추출 자료:
↓↓↓
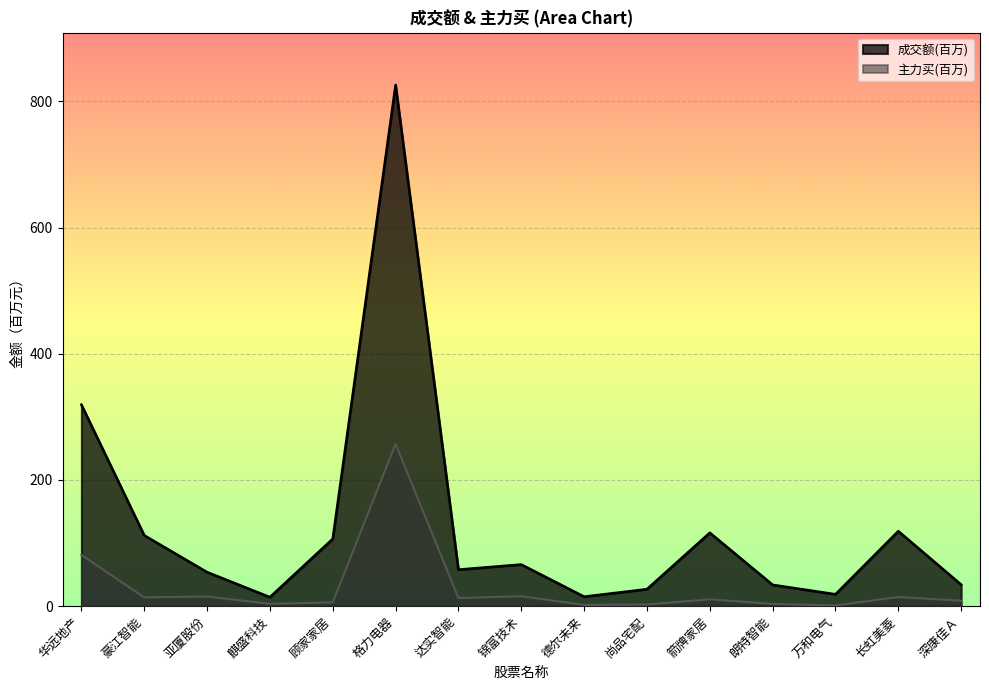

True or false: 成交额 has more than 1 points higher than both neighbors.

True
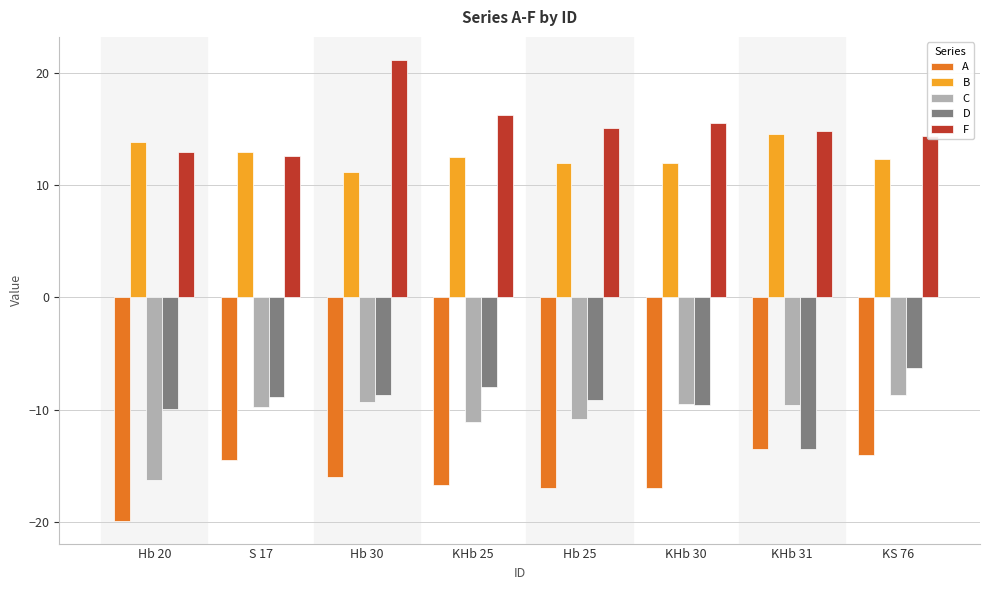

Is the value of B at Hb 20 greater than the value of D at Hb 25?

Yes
↑↑↑
↓↓↓
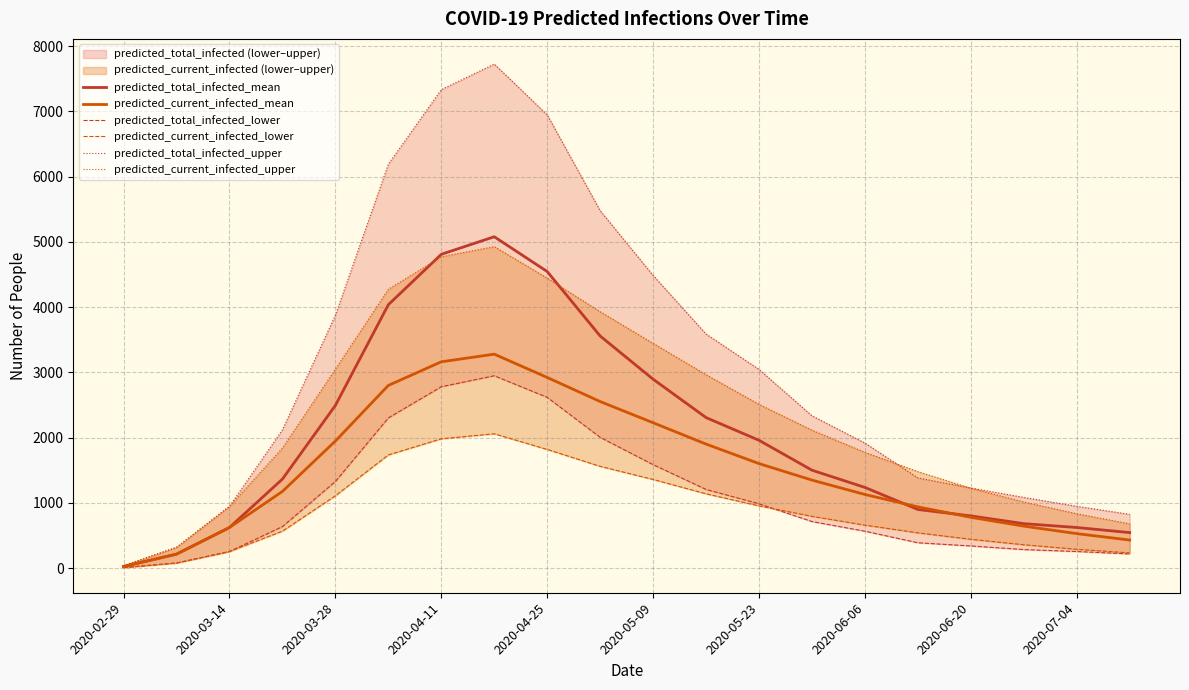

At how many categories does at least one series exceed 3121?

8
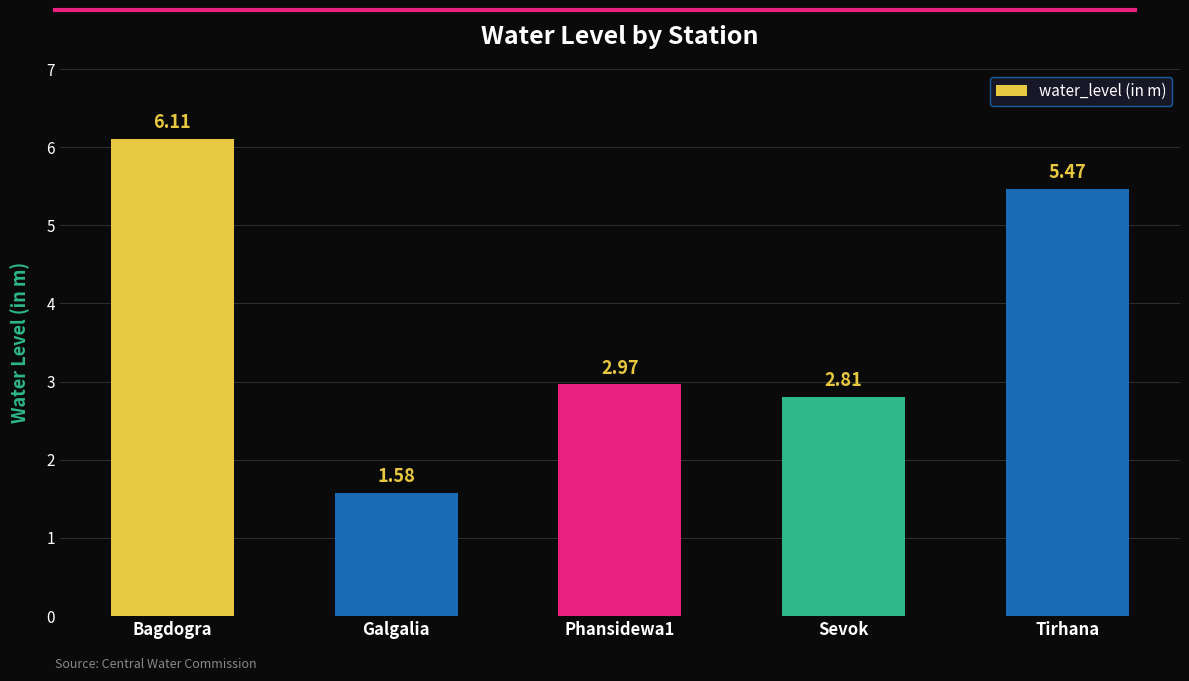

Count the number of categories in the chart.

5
↑↑↑
↓↓↓
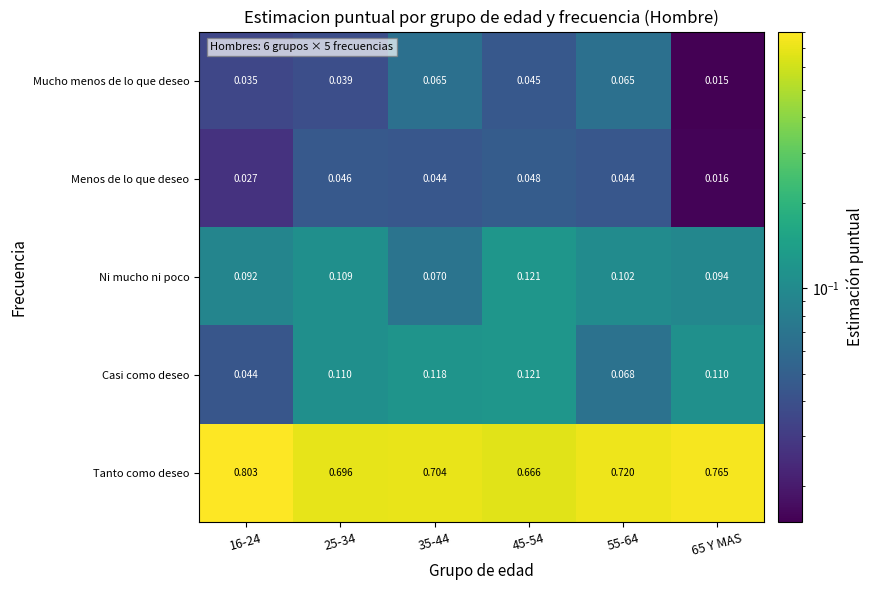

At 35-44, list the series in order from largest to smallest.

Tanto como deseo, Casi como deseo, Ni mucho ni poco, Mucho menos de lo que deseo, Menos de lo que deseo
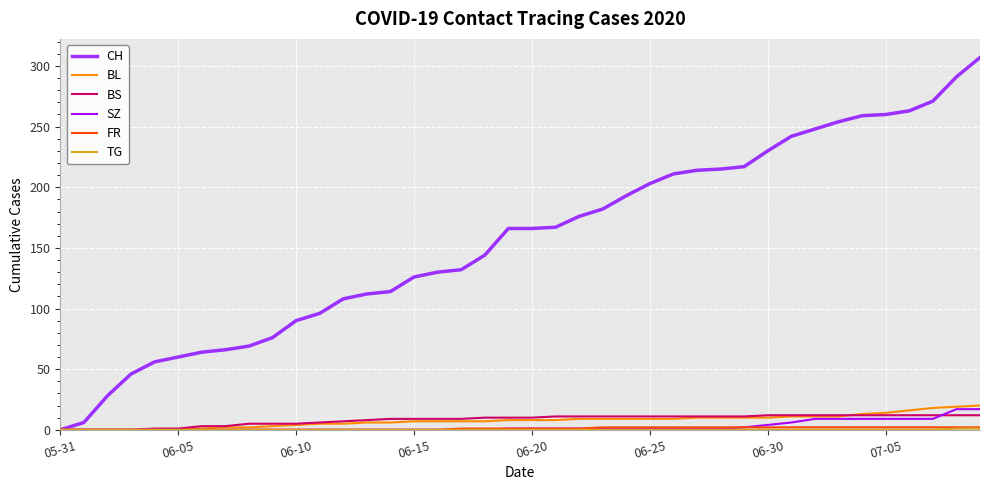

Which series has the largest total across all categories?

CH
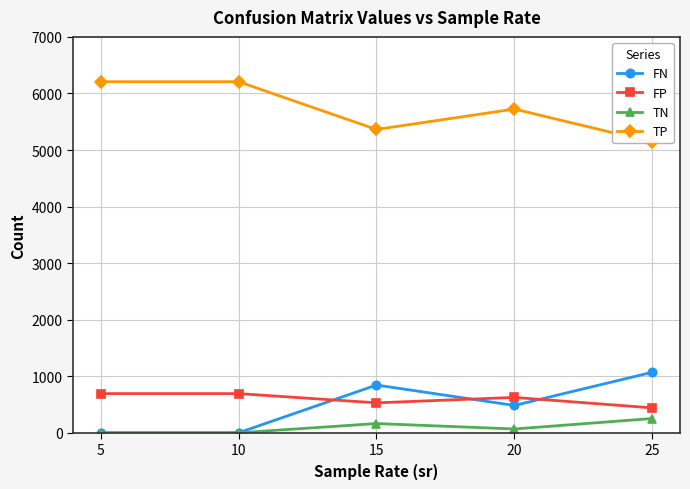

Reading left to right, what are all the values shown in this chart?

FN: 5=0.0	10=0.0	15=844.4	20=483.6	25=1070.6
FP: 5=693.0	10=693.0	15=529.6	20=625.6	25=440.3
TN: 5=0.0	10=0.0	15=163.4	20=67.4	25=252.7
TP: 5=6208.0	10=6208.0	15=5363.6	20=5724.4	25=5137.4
↑↑↑
과제 세부 내용:
"True or false: 成交额" 문구가 들어 있는 줄부터 "Is the value" 문구가 들어 있는 줄까지의 항목을 빈 줄은 빼고 번호 목록으로 바꿔 쓰세요. 그림은 답에 포함하지 마세요.

과제 결과:
1. True or false: 成交额 has more than 1 points higher than both neighbors.
2. True
3. Is the value of B at Hb 20 greater than the value of D at Hb 25?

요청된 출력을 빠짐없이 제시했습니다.